Overall, the four ETFs mentioned above have a total net redemption of less than 20 billion yuan, and recent net redemptions across all stock ETFs only amount to 27 billion yuan. Compared to the daily trading volume of 20 trillion yuan in the A-share market, these outflows have limited impact, and the idea that “large-scale ETF selling causes market declines” is not supported.

Funds Supporting the Market Against the Trend

Recently, market movements have mainly been driven by escalating military conflicts involving the US, Iran, and others. As the conflict intensifies, global risk aversion has sharply increased.

The market generally believes that the core trading logic of the recent A-share market is a dual shock from geopolitical risks and liquidity expectations. Under this background, the market has shown features of reduced volume and defensive sectors outperforming, reflecting strong investor caution.

A securities analyst said that current A-share levels are no longer suitable for further declines. Short-term trading and capital disturbances are expected to quickly subside, and market sentiment will gradually recover.

In fact, many funds have been increasing their positions against the trend to bottom fish. From the ETF perspective, broad-based ETFs heavily held by the “national team” have seen renewed capital inflows. Over the past week, the Southern CSI 500 ETF and Huatai Bairui CSI 300 ETF received net inflows of 4.45 billion yuan and 4.33 billion yuan, respectively, ending eight weeks of net outflows. The China Asset Management CSI 50 ETF also saw a net inflow of 3.056 billion yuan, ending ten weeks of net outflows. Additionally, the Fuquan SSE Composite ETF, Huaxia SSE STAR Market 50 ETF, and Southern CSI 1000 ETF each received over 1 billion yuan in net inflows, indicating active capital deployment.

Since March, active equity funds have raised a total of 28.532 billion yuan, continuing to bring incremental funds into the A-share market.

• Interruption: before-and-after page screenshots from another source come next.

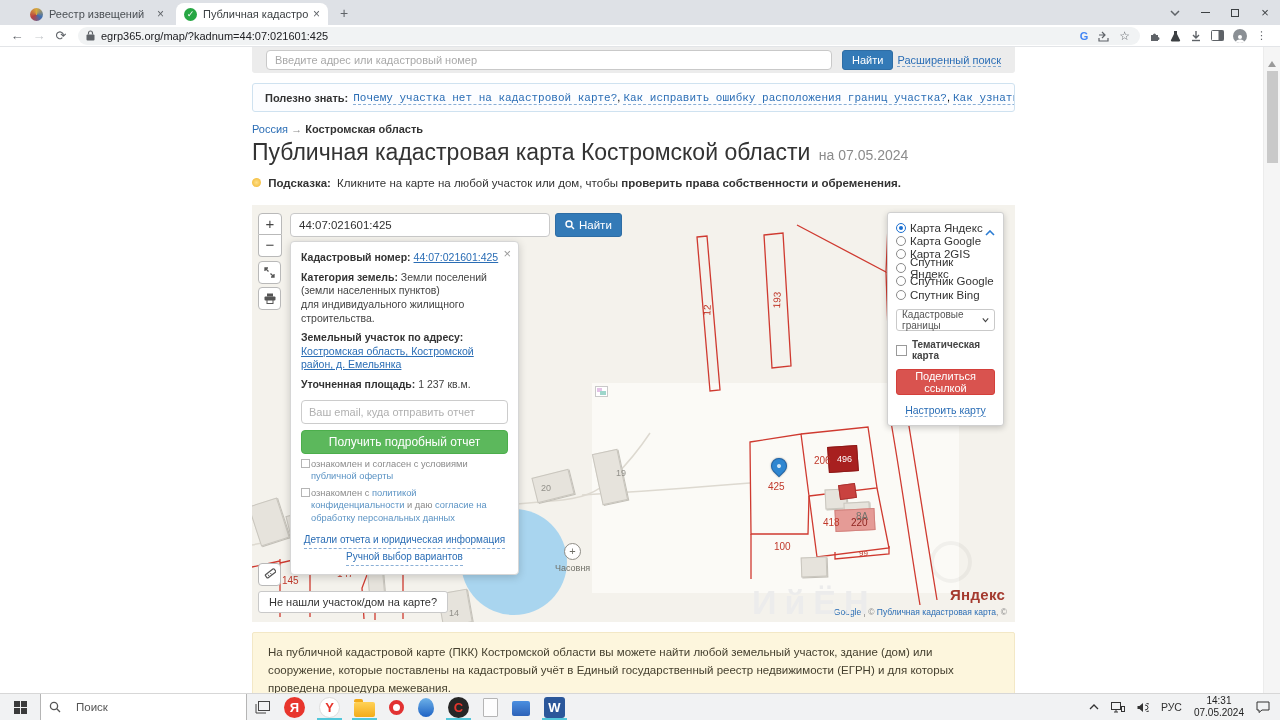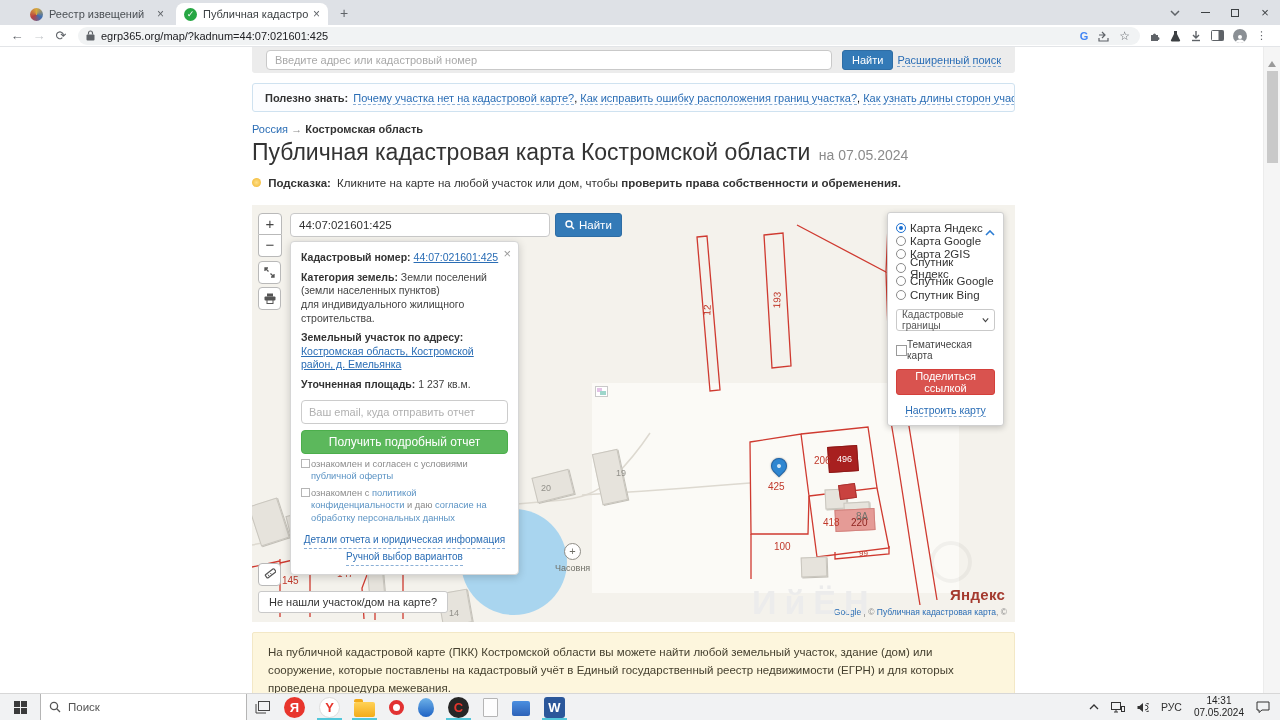--- a/index.html
+++ b/index.html
@@ -52,7 +52,7 @@
 
   .useful-box { top:36px; height:29px; border:1px solid #cfe2f0; background:#fcfdff; border-radius:3px; font-size:11px; display:flex; align-items:center; padding:0 12px; white-space:nowrap; overflow:hidden; }
   .useful-box b { color:#333; margin-right:5px; }
-  .useful-link { color:#2a6db5; border-bottom:1px dashed rgba(42,109,181,.55); text-decoration:none; }
+  .useful-link { color:#2a6db5; border-bottom:1px dashed rgba(42,109,181,.55); text-decoration:none;font-family:Liberation Mono, monospace; }
 
   .crumbs { top:76px; font-size:11px; color:#8b8b8b; }
   .crumbs a { color:#2a6db5; text-decoration:none; }

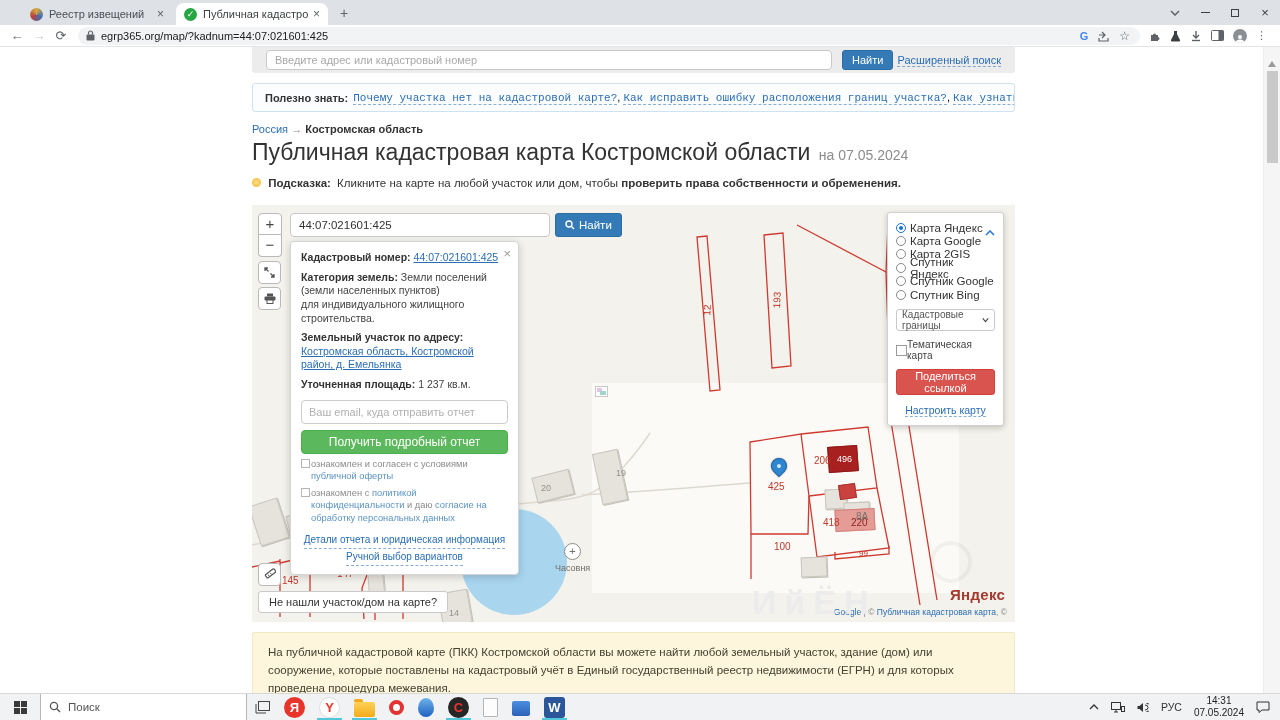--- a/index.html
+++ b/index.html
@@ -124,7 +124,7 @@
   .radio.checked::after { content:''; position:absolute; inset:2px; border-radius:50%; background:#1b6fd0; }
   .layers-chev { position:absolute; right:8px; top:9px; }
   .overlay-select { margin-top:8px; height:22px; border:1px solid #c9c9c9; border-radius:3px; display:flex; align-items:center; justify-content:space-between; padding:0 5px; font-size:10px; color:#555; }
-  .thematic { display:flex; align-items:center; font-size:10px; color:#444; margin-top:8px; }
+  .thematic { display:flex; align-items:center; gap:5px; font-size:10px; color:#444; margin-top:8px;font-weight:bold; }
   .cbx2 { width:11px; height:11px; border:1px solid #9a9a9a; background:#fff; flex:none; }
   .btn-red { width:100%; height:26px; margin-top:8px; background:#d9534f; border:1px solid #d43f3a; border-radius:3px; color:#fff; font-size:11px; }
   .cfg-link { display:block; text-align:center; margin-top:8px; font-size:10.5px; color:#2a6db5; border-bottom:none; }

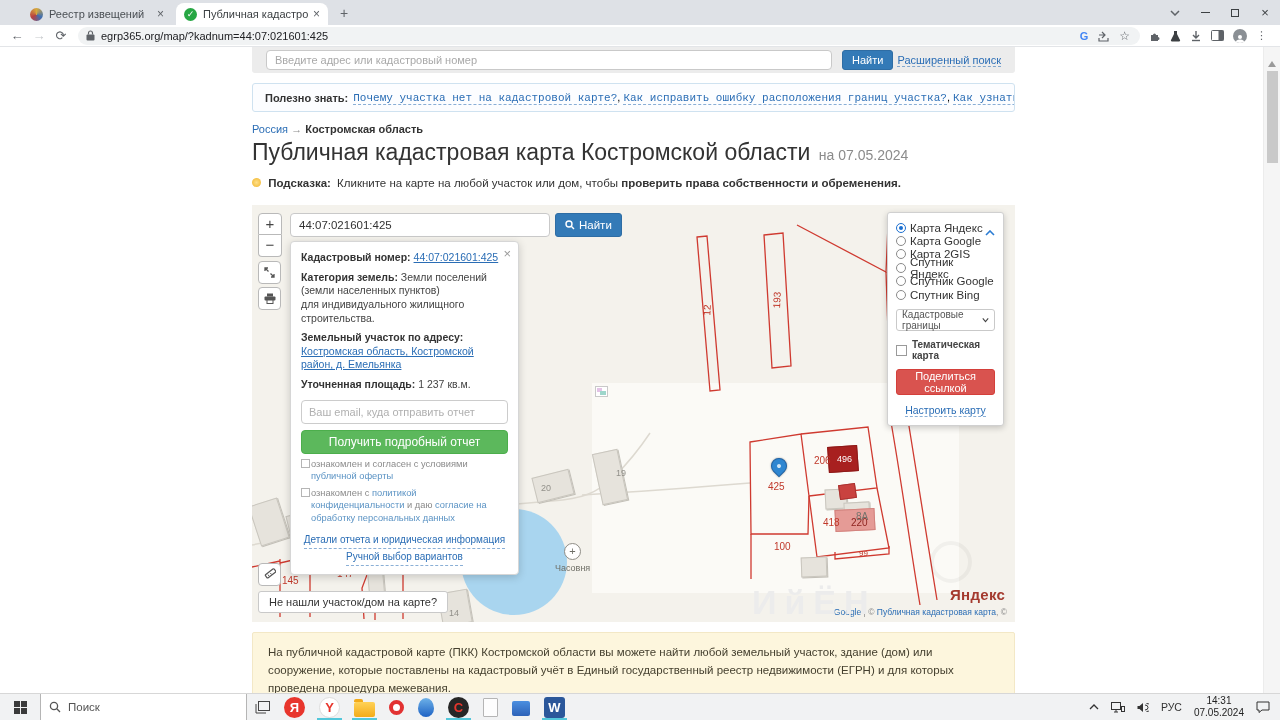--- a/index.html
+++ b/index.html
@@ -144,7 +144,7 @@
   
   .taskbar { position:absolute; bottom:0; left:0; width:1280px; height:27px; background:#f1f2f3; border-top:1px solid #d7d7d7; display:flex; align-items:center; }
   .start { width:40px; height:27px; display:flex; align-items:center; justify-content:center; }
-  .tb-search { width:207px; height:27px; background:#fff; border:1px solid #b5b5b5; border-top:none; display:flex; align-items:center; padding:0 8px; gap:7px; }
+  .tb-search { width:207px; height:27px; background:#fff; border:1px solid #b5b5b5; border-top:none; display:flex; align-items:center; padding:0 8px; gap:15px; }
   .tb-search span { font-size:11.5px; color:#555; }
   .taskview { width:30px; display:flex; justify-content:center; }
   .tb-apps { display:flex; height:27px; }

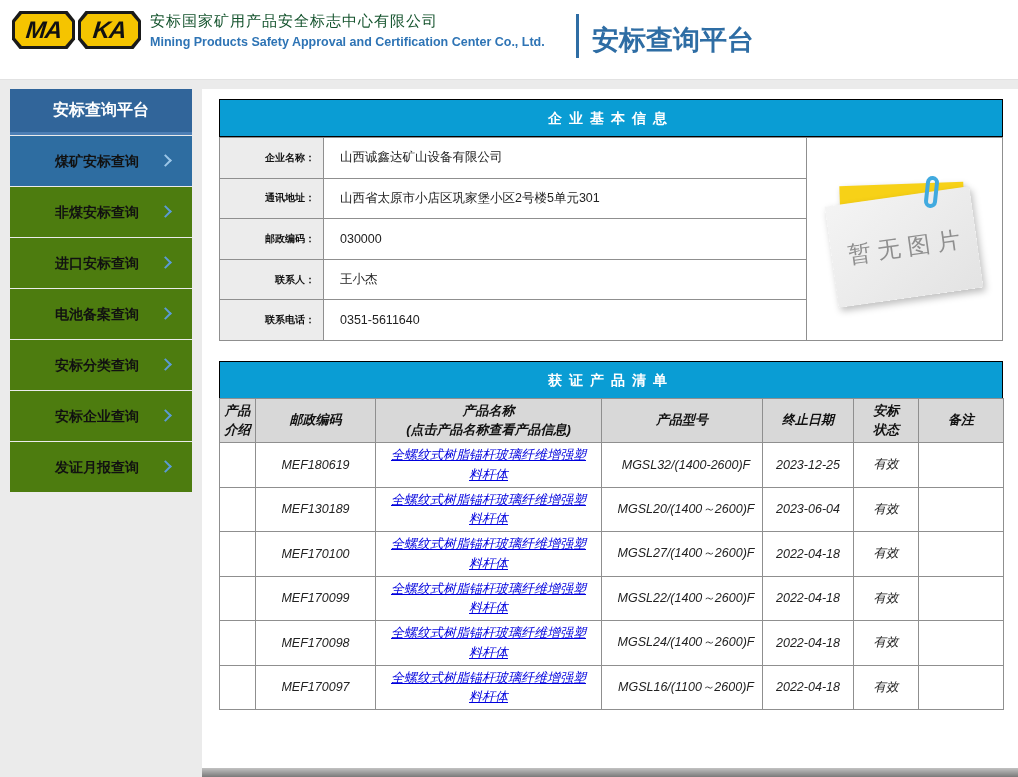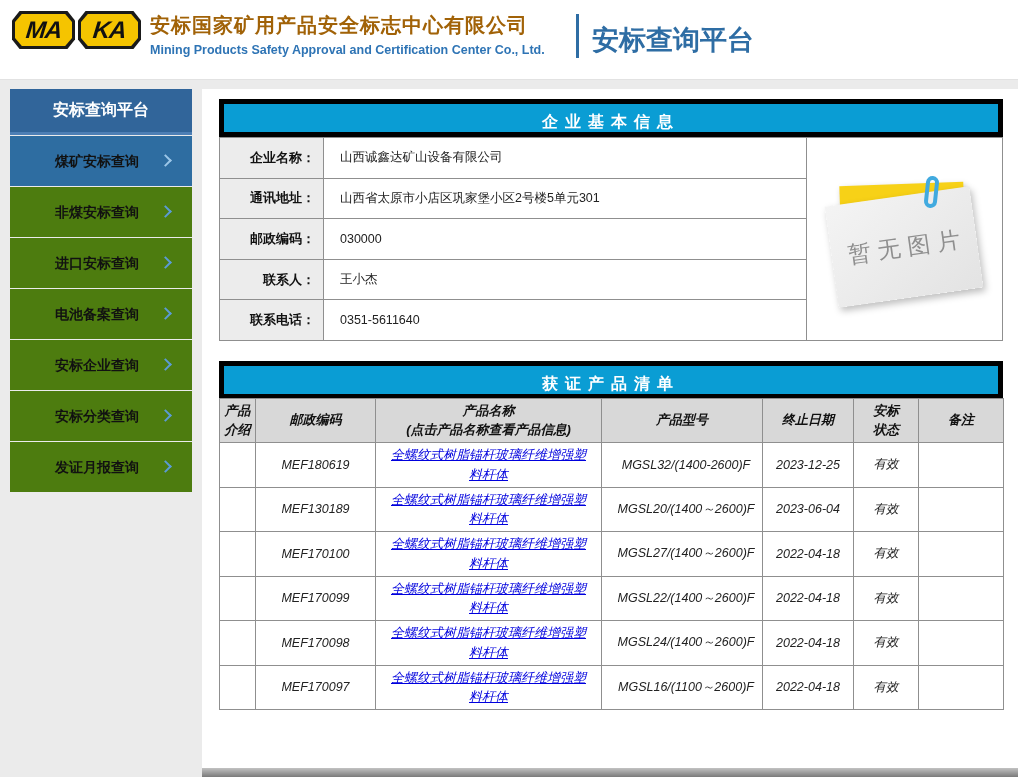--- a/index.html
+++ b/index.html
@@ -24,7 +24,7 @@
   .badge .inner span { font-weight:bold; font-style:italic; font-size:24px; color:#111;
     letter-spacing:-1px; transform:skewX(-6deg); }
   .titles { position:absolute; left:150px; top:12px; }
-  .title-cn { font-size:20px; font-weight:bold; color:#a16207; letter-spacing:1px; }
+  .title-cn { font-size:15px; font-weight:normal; color:#14532d; letter-spacing:1px; }
   .title-en { font-size:12.5px; font-weight:bold; color:#2e74b5; margin-top:4px;text-align:center; }
   .hdr-divider { position:absolute; left:576px; top:14px; width:3px; height:44px; background:#2e6da4; }
   .platform-title { position:absolute; left:592px; top:22px; font-size:27px; font-weight:bold; color:#2e6da4; }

Regarding when the market might resume an offensive stance, Great Wall Fund stated that three key factors should be observed: first, the easing of geopolitical tensions; second, a decline in oil price volatility; and third, the emergence of sustainable industry catalysts and improved risk appetite. In the long term, China’s supply chain remains stable, with ample crude oil reserves, and high oil prices are relatively limited in their impact on the domestic economy, providing stronger risk resistance. After short-term emotional declines, market risks will gradually be released, and long-term funds are expected to gradually deploy, so excessive pessimism is unwarranted.

Invesco Great Wall International Investment Fund Manager Zhou Hanying pointed out that the current market mainly expects the short-term end of the war (less than one month). If the conflict escalates further, it could trigger risks of stagflation and recession globally. Portfolio adjustments can include repositioning, allocating high-cash-flow assets, and high-ROE (return on equity) assets, combined with “HALO” (heavy assets, low淘汰率) assets to cope with market volatility.

Fuguo Fund Manager Zhang Shengxian analyzed that the current macro environment domestically and internationally is conducive to price increases. As energy prices push inflation, the PPI (producer price index) in China may turn positive sooner than expected. Historically, during periods of rising PPI, sectors such as chemicals, steel, building materials, transportation, oil and petrochemicals, and non-ferrous metals tend to outperform, often benefiting first. As cyclically valued sectors recover, market style may shift from a focus on AI to a “AI + price increases” and “technology + cyclicals” dual-driven mode.